**PAGE EXCERPT**:
-- START --
In zoning-free Livingston, you can ‘build a dynamite factory’ next to a house. That may change. | State Politics
When a sprawling mess of neon-colored, battlefield-style obstacle courses started growing between houses on a residential road in Walker, some Livingston Parish officials were concerned — but there wasn’t much they could do about it.
It took months of reports about unruly crowds, people urinating on neighbors’ fences and errant digging on the property before Livingston Parish President Layton Ricks put a cease-and-desist order on Guerrilla Warfare Paintball in May of this year. The business closed a month later.
Ricks’ decision to put his foot down sparked fury from some residents. But it was actually a rare exception to a longstanding policy of non-interference that Livingston Parish officials use when oddly-located developments appear there.
Owner Justin King ran afoul of permits he’d obtained, necessitating the cease-and-desist order, according to Ricks. In most other instances where potentially-inappropriate developments materialized in the parish, however, officials couldn’t rein them in — like when a shooting range in Springfield was planned near peoples’ backyards, or when a mining project popped up behind a residential subdivision in Watson.
-- END --
**ENTRIES SHOWN**:
-- START --
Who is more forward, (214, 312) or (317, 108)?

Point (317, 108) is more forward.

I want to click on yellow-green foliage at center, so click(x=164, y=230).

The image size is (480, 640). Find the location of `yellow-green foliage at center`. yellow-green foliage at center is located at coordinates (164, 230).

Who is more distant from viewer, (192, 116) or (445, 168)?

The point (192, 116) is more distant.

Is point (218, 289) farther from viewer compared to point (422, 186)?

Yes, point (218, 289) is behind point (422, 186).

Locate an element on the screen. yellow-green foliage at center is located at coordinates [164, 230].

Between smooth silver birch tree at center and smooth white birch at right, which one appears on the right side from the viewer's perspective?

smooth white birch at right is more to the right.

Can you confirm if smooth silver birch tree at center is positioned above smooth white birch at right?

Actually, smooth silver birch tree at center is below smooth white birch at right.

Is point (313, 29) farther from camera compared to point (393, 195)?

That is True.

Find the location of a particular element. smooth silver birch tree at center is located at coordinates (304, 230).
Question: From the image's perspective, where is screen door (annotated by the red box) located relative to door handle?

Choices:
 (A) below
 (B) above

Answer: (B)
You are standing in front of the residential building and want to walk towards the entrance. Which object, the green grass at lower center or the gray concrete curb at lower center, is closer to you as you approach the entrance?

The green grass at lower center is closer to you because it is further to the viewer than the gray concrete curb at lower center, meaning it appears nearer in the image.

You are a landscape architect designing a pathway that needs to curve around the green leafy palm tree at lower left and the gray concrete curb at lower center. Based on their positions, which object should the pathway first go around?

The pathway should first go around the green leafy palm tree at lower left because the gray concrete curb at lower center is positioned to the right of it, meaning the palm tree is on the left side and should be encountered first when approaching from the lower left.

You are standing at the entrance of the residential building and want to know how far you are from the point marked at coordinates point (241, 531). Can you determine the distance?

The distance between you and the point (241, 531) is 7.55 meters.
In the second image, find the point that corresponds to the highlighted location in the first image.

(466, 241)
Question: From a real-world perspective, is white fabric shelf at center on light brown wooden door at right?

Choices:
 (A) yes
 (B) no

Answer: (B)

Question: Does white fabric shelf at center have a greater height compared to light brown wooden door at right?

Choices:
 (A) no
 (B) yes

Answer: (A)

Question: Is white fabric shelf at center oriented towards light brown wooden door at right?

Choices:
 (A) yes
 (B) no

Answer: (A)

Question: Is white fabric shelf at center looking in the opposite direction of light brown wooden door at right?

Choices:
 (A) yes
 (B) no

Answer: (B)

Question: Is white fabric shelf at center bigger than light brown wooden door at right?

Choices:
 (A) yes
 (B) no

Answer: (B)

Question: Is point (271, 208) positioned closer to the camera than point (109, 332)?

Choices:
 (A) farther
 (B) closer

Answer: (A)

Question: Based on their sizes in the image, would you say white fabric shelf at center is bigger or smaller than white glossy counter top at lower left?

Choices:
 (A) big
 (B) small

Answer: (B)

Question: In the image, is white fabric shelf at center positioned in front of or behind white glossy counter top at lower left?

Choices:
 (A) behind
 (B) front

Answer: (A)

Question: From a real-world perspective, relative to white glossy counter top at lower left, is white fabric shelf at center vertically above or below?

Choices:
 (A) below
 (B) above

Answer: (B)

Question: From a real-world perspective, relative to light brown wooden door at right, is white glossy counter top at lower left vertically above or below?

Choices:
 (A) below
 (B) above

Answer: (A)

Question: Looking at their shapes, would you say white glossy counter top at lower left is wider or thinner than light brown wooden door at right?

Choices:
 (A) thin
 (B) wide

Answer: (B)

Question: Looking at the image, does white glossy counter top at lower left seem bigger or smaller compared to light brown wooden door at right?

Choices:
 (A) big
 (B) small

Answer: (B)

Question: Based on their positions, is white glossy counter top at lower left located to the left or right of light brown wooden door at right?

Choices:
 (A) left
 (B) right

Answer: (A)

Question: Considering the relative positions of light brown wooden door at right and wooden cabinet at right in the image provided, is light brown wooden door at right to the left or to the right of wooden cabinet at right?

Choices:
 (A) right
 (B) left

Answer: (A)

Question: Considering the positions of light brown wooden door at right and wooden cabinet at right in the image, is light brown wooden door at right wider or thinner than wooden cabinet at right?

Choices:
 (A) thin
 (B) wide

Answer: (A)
-- END --
-- START --
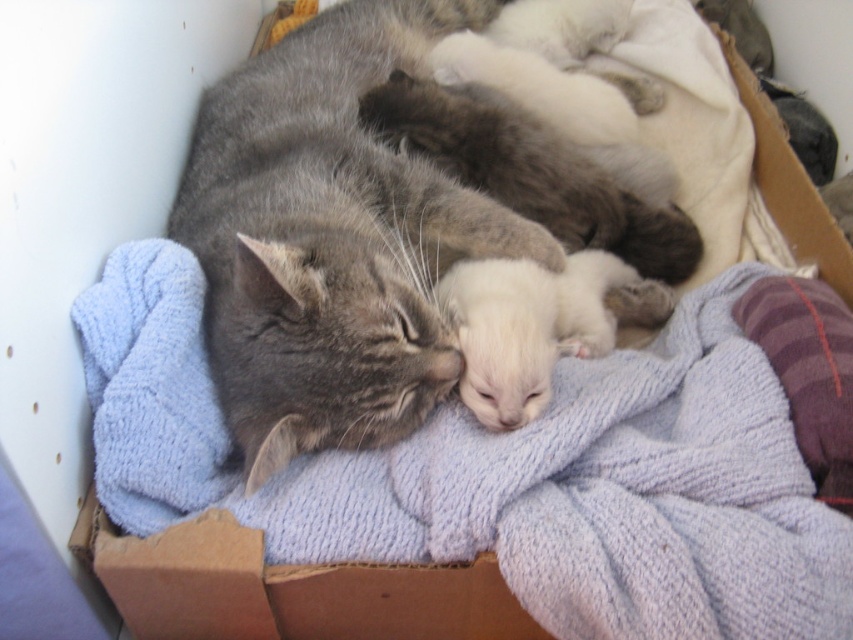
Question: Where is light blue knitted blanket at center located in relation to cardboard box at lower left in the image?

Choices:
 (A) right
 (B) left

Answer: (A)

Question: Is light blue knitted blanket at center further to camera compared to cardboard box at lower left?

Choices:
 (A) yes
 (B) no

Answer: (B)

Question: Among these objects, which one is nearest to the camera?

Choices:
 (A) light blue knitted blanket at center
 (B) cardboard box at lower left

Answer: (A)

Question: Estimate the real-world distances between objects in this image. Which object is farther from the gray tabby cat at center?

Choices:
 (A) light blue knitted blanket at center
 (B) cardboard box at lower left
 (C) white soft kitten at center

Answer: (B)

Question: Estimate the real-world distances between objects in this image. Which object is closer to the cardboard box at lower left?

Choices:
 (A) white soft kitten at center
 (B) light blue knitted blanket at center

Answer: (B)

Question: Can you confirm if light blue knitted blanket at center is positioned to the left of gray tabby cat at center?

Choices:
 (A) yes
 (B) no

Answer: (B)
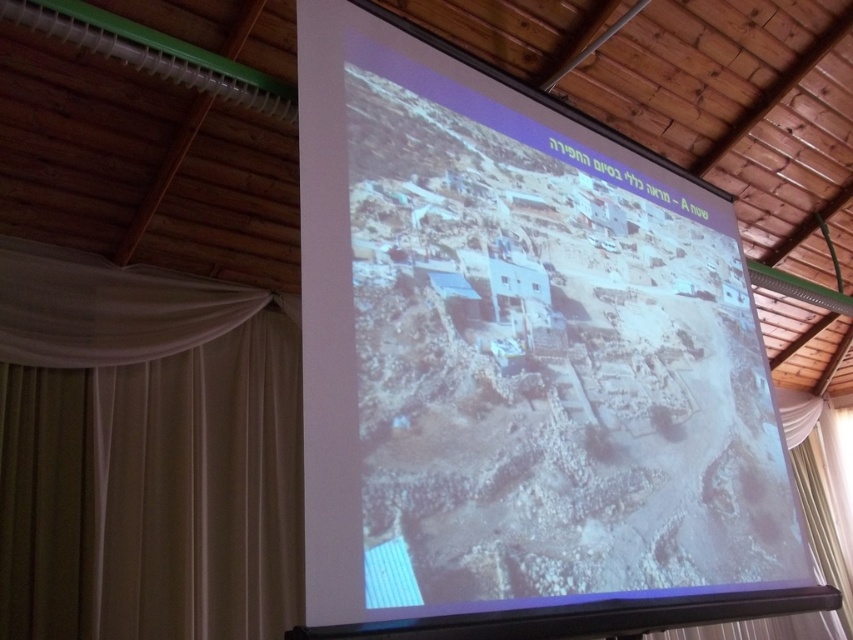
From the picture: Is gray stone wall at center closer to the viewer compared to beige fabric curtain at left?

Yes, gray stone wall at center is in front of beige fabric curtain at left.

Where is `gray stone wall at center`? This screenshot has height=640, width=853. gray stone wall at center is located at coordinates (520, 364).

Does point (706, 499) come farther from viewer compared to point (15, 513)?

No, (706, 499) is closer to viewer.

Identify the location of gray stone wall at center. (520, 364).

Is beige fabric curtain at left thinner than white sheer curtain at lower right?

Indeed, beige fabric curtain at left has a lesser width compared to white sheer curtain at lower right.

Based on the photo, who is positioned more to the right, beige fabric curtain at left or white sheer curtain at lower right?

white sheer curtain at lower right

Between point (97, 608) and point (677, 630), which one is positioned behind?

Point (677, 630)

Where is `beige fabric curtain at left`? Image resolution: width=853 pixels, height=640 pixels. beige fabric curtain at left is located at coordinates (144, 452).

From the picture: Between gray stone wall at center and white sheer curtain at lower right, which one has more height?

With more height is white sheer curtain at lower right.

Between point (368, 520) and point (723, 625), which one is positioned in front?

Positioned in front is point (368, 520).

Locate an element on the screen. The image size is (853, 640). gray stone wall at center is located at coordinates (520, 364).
-- END --
-- START --
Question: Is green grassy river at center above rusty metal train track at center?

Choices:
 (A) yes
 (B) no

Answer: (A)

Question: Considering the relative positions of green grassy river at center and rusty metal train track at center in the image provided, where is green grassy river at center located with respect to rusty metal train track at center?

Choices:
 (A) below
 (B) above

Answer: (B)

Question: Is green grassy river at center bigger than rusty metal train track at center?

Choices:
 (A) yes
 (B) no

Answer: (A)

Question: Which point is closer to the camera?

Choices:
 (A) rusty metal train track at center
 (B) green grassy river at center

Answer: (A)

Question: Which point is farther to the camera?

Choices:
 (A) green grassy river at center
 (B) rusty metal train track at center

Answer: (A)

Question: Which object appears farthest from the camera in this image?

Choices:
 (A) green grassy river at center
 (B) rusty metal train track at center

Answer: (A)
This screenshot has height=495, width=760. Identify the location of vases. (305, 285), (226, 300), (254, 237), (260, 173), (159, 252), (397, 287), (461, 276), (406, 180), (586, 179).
-- END --
**EXERCISE TASK**:
According to the article on Livingston Parish zoning, why did Layton Ricks issue a cease-and-desist order against Guerrilla Warfare Paintball? Answer in one to three sentences.

**CORRECT ANSWER**:
According to Ricks, owner Justin King ran afoul of permits he had obtained, and that made the cease-and-desist order necessary.